Problem:
Omit the images. Restate all of the records word for word.

╔══

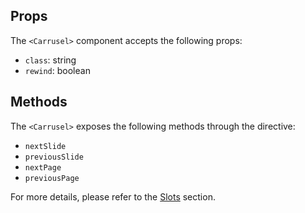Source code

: <script>
  import Title from '../Title.svelte'
  import ExternalLink from '../ExternalLink.svelte'
</script>

<Title label="Props and Methods"></Title>

## Props

The `<Carrusel>` component accepts the following props:

- `class`: string
- `rewind`: boolean

## Methods

The `<Carrusel>` exposes the following methods through the <ExternalLink href="https://svelte.dev/docs#template-syntax-component-directives-bind-this" label="bind:this" /> directive:

- `nextSlide`
- `previousSlide`
- `nextPage`
- `previousPage`

For more details, please refer to the [Slots](/docs/slots) section.

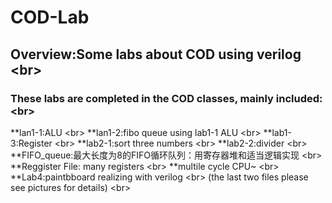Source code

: # COD-Lab
## Overview:Some labs about COD using verilog \<br>
### These labs are completed in the COD classes, mainly included: \<br>
**lan1-1:ALU \<br>
**lan1-2:fibo queue using lab1-1 ALU \<br>
**lab1-3:Register \<br>
**lab2-1:sort three numbers \<br>
**lab2-2:divider \<br>
**FIFO_queue:最大长度为8的FIFO循环队列：用寄存器堆和适当逻辑实现 \<br>
**Reggister File: many registers \<br>
**multile cycle CPU~ \<br>
**Lab4:paintbboard realizing with verilog \<br>
(the last two files please see pictures for details) \<br>
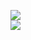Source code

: [![](https://img.shields.io/badge/Made%20With-Github%20Spray-lightgrey.svg?style=for-the-badge&logo=github)](https://github.com/Annihil/github-spray#5005)  
[![](https://i.imgur.com/2DrTn0Z.gif)](https://github.com/Annihil/github-spray)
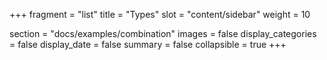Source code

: +++
fragment = "list"
title = "Types"
slot = "content/sidebar"
weight = 10

section = "docs/examples/combination"
images = false
display_categories = false
display_date = false
summary = false
collapsible = true
+++
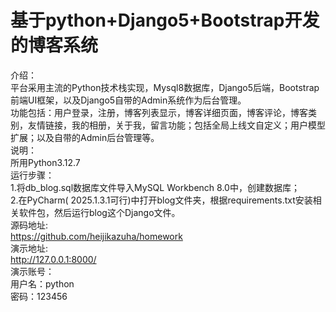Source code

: # 基于python+Django5+Bootstrap开发的博客系统
介绍：  
平台采用主流的Python技术栈实现，Mysql8数据库，Django5后端，Bootstrap前端UI框架，以及Django5自带的Admin系统作为后台管理。  
功能包括：用户登录，注册，博客列表显示，博客详细页面，博客评论，博客类别，友情链接，我的相册，关于我，留言功能；包括全局上线文自定义；用户模型扩展；以及自带的Admin后台管理等。  
说明：  
所用Python3.12.7  
运行步骤：  
1.将db_blog.sql数据库文件导入MySQL Workbench 8.0中，创建数据库；  
2.在PyCharm( 2025.1.3.1可行)中打开blog文件夹，根据requirements.txt安装相关软件包，然后运行blog这个Django文件。  
源码地址:  
https://github.com/heijikazuha/homework  
演示地址:  
http://127.0.0.1:8000/  
演示账号：  
用户名：python  
密码：123456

╚══

Solution:
Source code

: <script>
  import Title from '../Title.svelte'
  import ExternalLink from '../ExternalLink.svelte'
</script>

<Title label="Props and Methods"></Title>

## Props

The `<Carrusel>` component accepts the following props:

- `class`: string
- `rewind`: boolean

## Methods

The `<Carrusel>` exposes the following methods through the <ExternalLink href="https://svelte.dev/docs#template-syntax-component-directives-bind-this" label="bind:this" /> directive:

- `nextSlide`
- `previousSlide`
- `nextPage`
- `previousPage`

For more details, please refer to the [Slots](/docs/slots) section.

Source code

: # COD-Lab
## Overview:Some labs about COD using verilog \<br>
### These labs are completed in the COD classes, mainly included: \<br>
**lan1-1:ALU \<br>
**lan1-2:fibo queue using lab1-1 ALU \<br>
**lab1-3:Register \<br>
**lab2-1:sort three numbers \<br>
**lab2-2:divider \<br>
**FIFO_queue:最大长度为8的FIFO循环队列：用寄存器堆和适当逻辑实现 \<br>
**Reggister File: many registers \<br>
**multile cycle CPU~ \<br>
**Lab4:paintbboard realizing with verilog \<br>
(the last two files please see pictures for details) \<br>
Source code

: [![](https://img.shields.io/badge/Made%20With-Github%20Spray-lightgrey.svg?style=for-the-badge&logo=github)](https://github.com/Annihil/github-spray#5005)  
[![](https://i.imgur.com/2DrTn0Z.gif)](https://github.com/Annihil/github-spray)
Source code

: +++
fragment = "list"
title = "Types"
slot = "content/sidebar"
weight = 10

section = "docs/examples/combination"
images = false
display_categories = false
display_date = false
summary = false
collapsible = true
+++
Source code

: # 基于python+Django5+Bootstrap开发的博客系统
介绍：  
平台采用主流的Python技术栈实现，Mysql8数据库，Django5后端，Bootstrap前端UI框架，以及Django5自带的Admin系统作为后台管理。  
功能包括：用户登录，注册，博客列表显示，博客详细页面，博客评论，博客类别，友情链接，我的相册，关于我，留言功能；包括全局上线文自定义；用户模型扩展；以及自带的Admin后台管理等。  
说明：  
所用Python3.12.7  
运行步骤：  
1.将db_blog.sql数据库文件导入MySQL Workbench 8.0中，创建数据库；  
2.在PyCharm( 2025.1.3.1可行)中打开blog文件夹，根据requirements.txt安装相关软件包，然后运行blog这个Django文件。  
源码地址:  
https://github.com/heijikazuha/homework  
演示地址:  
http://127.0.0.1:8000/  
演示账号：  
用户名：python  
密码：123456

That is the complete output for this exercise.